À l’approche de la Coupe du monde féminine U20 Pologne 2026, les Amazones du Bénin entament une nouvelle phase de leur mise au point. Face à la presse ce dimanche, Abdoulaye Ouzérou a dévoilé le programme des prochaines semaines, marqué notamment par un stage de trois semaines en France.
Après plusieurs semaines de travail au Bénin, la sélection béninoise quitte le pays ce dimanche pour rejoindre la France. Cette étape doit permettre au staff technique de poursuivre les séances et surtout d’élever progressivement le niveau d’exigence à l’approche du rendez-vous mondial.

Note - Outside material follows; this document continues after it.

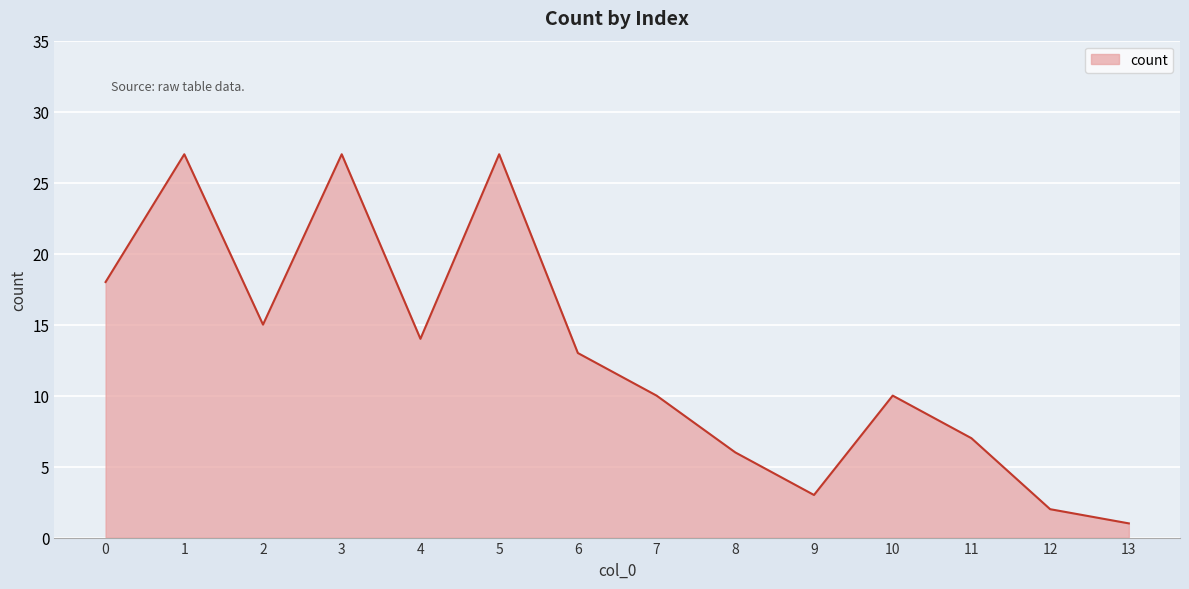

Reading left to right, list all the values displayed in this chart.

18	27	15	27	14	27	13	10	6	3	10	7	2	1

Le séjour français sera ponctué de trois à quatre rencontres. Les Amazones affronteront des clubs et des sélections, avec l’ambition de se mesurer à des adversaires de qualité. « Le but, c’était de trouver des adversaires avec un très bon niveau », a confié Abdoulaye Ouzérou. Ces différentes oppositions devraient permettre au technicien béninois d’avoir davantage d’enseignements sur les capacités de son équipe et d’apporter les derniers ajustements avant le départ pour la Pologne.
Pour leur première apparition dans un Mondial U20, les Amazones auront fort à faire dès la phase de groupes. Elles évolueront dans la poule A en compagnie de la Pologne, pays hôte, de l’Argentine et du Mexique. Si la sélection polonaise découvrira également cette compétition, les deux autres adversaires possèdent une expérience plus importante à ce niveau.

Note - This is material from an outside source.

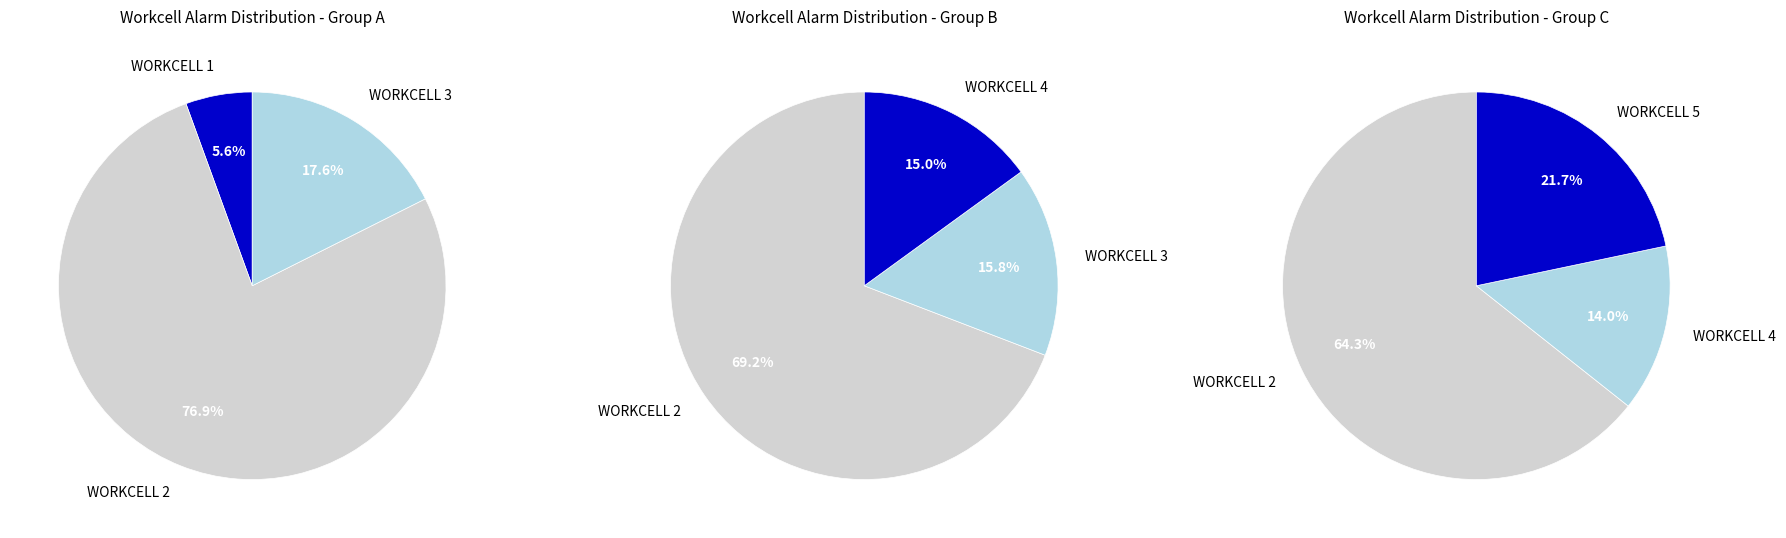

True or false: WORKCELL 2 accounts for 47% of the total.

False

Le staff béninois travaille donc à mieux cerner les caractéristiques de chacune de ces équipes. Pour autant, Abdoulaye Ouzérou refuse de brûler les étapes. Il souhaite d’abord voir son équipe bien négocier ses trois sorties de poule avant de penser à une éventuelle qualification pour la suite.« L’idéal serait d’abord de penser aux trois premiers matchs, de bien négocier, de pouvoir sortir de l’épreuve », a expliqué le coach.
Pas question, cependant, de se présenter en Pologne dans la peau d’une simple participante. Le Bénin entend jouer pleinement sa chance. « L’objectif ne sera pas juste de participer. Il faut y aller avec des ambitions », a martelé Ouzérou.
Parmi les arguments sur lesquels il compte s’appuyer figure la vitesse de ses attaquantes. Les prestations réalisées durant les éliminatoires ont déjà permis de mettre en évidence cette qualité offensive. Le staff devra désormais trouver les moyens de l’exploiter au mieux, tout en corrigeant les insuffisances relevées au fil des séances et des matchs.« C’est déjà un gros avantage d’avoir une attaque aussi rapide. C’est à nous de pouvoir profiter de cela », a souligné le technicien.
L’accompagnement psychologique occupe également une place dans le dispositif. Une psychologue suit les joueuses afin de les aider à mieux appréhender la pression liée à cette première expérience mondiale. L’exposition sur les réseaux sociaux constitue notamment un facteur que le staff ne veut pas négliger chez ces jeunes footballeuses.
Sur le plan administratif, les formalités liées au déplacement sont également réglées. Les visas ont été obtenus, permettant à la délégation de se concentrer désormais sur les derniers préparatifs.
Après le passage en France, les Amazones rejoindront la Pologne pour la dernière étape avant le début du tournoi, prévu en septembre. Entre les séances et les matchs de préparation, Abdoulaye Ouzérou dispose encore de quelques semaines pour façonner une équipe capable de relever le défi de cette première Coupe du monde.